O oleandro pertence à família das Apocináceas. É a única espécie do género Nerium. Os principais sinónimos botânicos desta espécie são Nerium indicum, Nerium latifolium, Nerium lauriforme e Oleander indica. A sua área de origem natural estende-se pela bacia mediterrânica (Portugal, Espanha, sul da França, Itália, Bálcãs, Norte de África) até ao Oriente Próximo, ao Irão, ao Paquistão, às encostas do Himalaia e à Birmânia, onde coloniza leitos de torrentes, oueds e vales aluviais, frequentemente próximos de pontos de água, mas sujeitos a longos períodos de seca.
O cultivar ‘Isle of Capri’ é uma seleção hortícola introduzida por volta de 1963 pela viveiro californiano Monrovia Nursery; alguns autores consideram que corresponde a um clone conhecido pelo nome ‘I. Lovenberg’. É reputado por ser um dos oleandros amarelos simples mais fiáveis. O arbusto adota um porte arbustivo ereto, com vários troncos acinzentados a partir da base. Forma, em maturidade, um volume de 2,5 a 3,5 m de altura por 2 a 3 m de largura em plena terra, um pouco menos em vaso. O seu crescimento é relativamente rápido em clima quente. O folhedo, persistente, é composto por folhas estreitas, lanceoladas, coriáceas, verde-escuro, com 10 a 15 cm de comprimento por 1 a 2 cm de largura, inseridas aos pares ou em tríades ao longo dos caules. A floração atinge o pico de junho a agosto, prolongando-se até setembro-outubro em clima mediterrânico. As inflorescências são grandes cimas terminais; cada flor, com 3 a 4 cm de diâmetro, com cinco pétalas ligeiramente torcidas, forma uma estrela de amarelo marfim a creme, com o centro de um amarelo mais intenso, por vezes estriado de tonalidades avermelhadas no tubo corolário.
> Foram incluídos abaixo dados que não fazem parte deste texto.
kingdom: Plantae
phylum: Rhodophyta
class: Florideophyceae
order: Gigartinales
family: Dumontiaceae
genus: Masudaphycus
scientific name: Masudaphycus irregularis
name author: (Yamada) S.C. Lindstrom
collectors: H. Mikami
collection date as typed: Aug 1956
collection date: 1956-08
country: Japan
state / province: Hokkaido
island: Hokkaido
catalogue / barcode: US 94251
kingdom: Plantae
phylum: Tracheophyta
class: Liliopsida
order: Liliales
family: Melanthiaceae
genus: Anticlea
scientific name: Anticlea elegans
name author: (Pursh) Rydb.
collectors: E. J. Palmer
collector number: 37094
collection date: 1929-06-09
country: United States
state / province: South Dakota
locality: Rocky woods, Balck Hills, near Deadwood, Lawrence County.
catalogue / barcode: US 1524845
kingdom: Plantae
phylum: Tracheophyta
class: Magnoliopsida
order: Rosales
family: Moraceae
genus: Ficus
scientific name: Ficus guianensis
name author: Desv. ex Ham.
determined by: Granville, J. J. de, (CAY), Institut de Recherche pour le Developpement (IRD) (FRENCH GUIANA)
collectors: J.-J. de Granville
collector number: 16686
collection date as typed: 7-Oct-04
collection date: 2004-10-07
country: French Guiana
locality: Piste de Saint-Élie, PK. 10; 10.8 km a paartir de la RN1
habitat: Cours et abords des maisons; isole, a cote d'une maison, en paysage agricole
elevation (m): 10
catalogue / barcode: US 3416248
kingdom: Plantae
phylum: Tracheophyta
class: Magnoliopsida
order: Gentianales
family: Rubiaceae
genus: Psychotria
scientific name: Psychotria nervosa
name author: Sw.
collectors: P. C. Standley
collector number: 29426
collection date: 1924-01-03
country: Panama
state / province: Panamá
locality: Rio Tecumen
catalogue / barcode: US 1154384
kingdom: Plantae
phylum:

Como na espécie-tipo, os frutos são vagens muito estreitas e alongadas, em pares, que se abrem libertando numerosas sementes aladas. Este cultivar é rústico até aos -6/-7°C uma vez adulto e em plena terra: os exemplares cultivados em vaso são mais sensíveis ao frio.
Recorda-se que o oleandro, já representado em frescos romanos em Pompéia, acompanha desde a Antiguidade as paisagens mediterrânicas, sendo também tristemente famoso pela sua toxicidade: todas as partes da planta contêm glicosídeos cardiotónicos, mortais em caso de ingestão.
No jardim, em clima favorável, ‘Isle of Capri’ exprime todo o seu potencial num local muito ensolarado, quente e abrigado dos ventos frios, nomeadamente à beira-mar. Noutros locais, cultiva-se em um grande vaso, para hibernar fora do gelo, numa varanda, numa estufa fria ou num espaço luminoso não aquecido. Numa varanda ou junto a uma zona de refeições, o seu nome evocador da ilha de Capri transporta para os jardins banhados de luz do Mediterrâneo. A sua floração amarelo-creme combina com tons rosa-salmão, vermelhos e brancos de outros oleandros. Numa sebe florida, pode-se misturá-lo com variedades mais rústicas, tais como ‘Papa Gambetta’ de flores rosa-salmão intensas, o muito florífero ‘Provence’ de grandes flores duplas perfumadas, o vermelho intenso ‘Jannoch’, e um oleandro branco (Nerium oleander Branco).